British pensions provider Scottish Widows will no longer invest in tobacco stocks and will cut back further on coal investments as it expands its responsible investment strategy.
Scottish Widows, part of Lloyds Banking Group, said this added a further £1.5 billion to its exclusions so far, bringing total divestments from firms deemed to pose a threat to the pension provider’s environmental, social and governance (ESG) goals to some £3 billion.
The company also said it would not invest in any company deriving more than 10% of its revenue from tobacco, which it said meant excluding all tobacco manufacturers and major distributors.
“Industries such as tobacco are at severe risk of becoming stranded assets, as they face intense pressure from investors, regulators and consumers, and consistently fail to properly address the social impacts of their products and within their supply chain,” said Maria Nazarova-Doyle, Scottish Widows head of pension investments and responsible investments.
“Taking the long view, industries such as tobacco are at severe risk of becoming stranded assets, as they face intense pressure from investors, regulators, and consumers, and consistently fail to properly address the social impacts of their products and within their supply chain.”

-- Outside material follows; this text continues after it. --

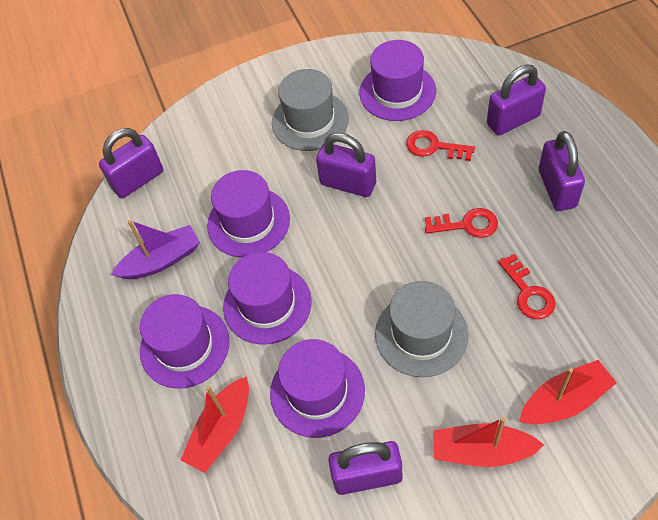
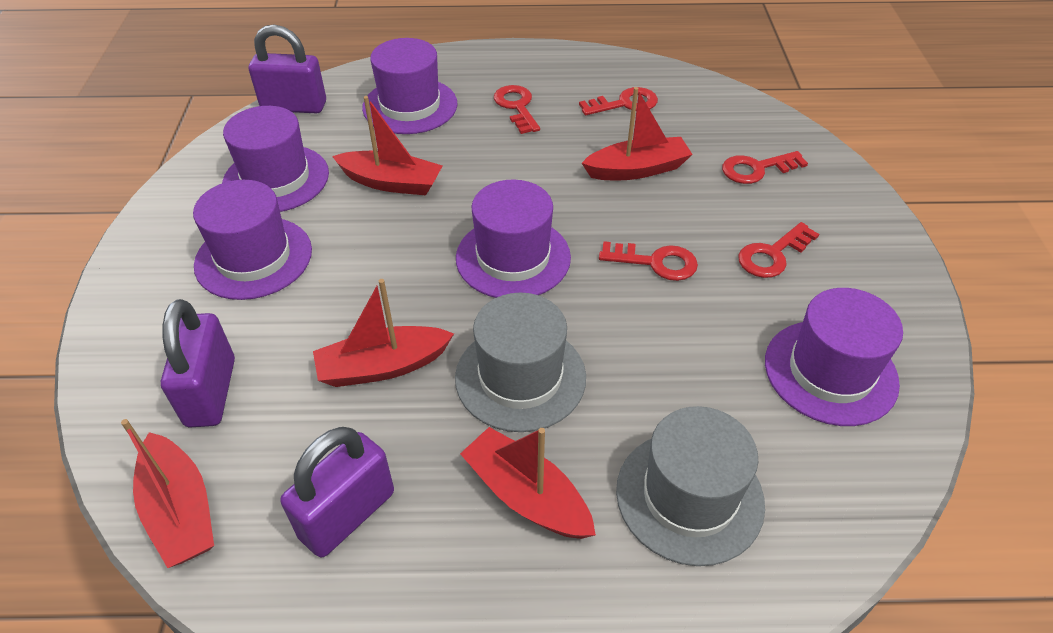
purple boat: 1 -> 0
purple padlock: 5 -> 3
red boat: 3 -> 5
red key: 3 -> 5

“We stand by our belief that carbon-intensive sources of energy such as thermal coal and tar sands will ultimately be replaced by greener renewable sources such as wind or solar. As such, exiting these highly damaging areas and redirecting capital to more climate-aware investments makes perfect investment sense.”
Scottish Widows, which has £190 billion in assets under administration, also said it would lower the threshold for investing in firms extracting thermal coal and tar sands, the dirtiest of fossil fuels, to 5% of revenue from 10%.
The shift out of tobacco follows similar moves by financial institutions such as Credit Agricole and Aviva.
The move is also part of a wider market shift as others in the market, including Swiss Re and Axa, have also been tightening their policies towards fossil fuels, as firms focus increasingly on environmentally sustainable investments.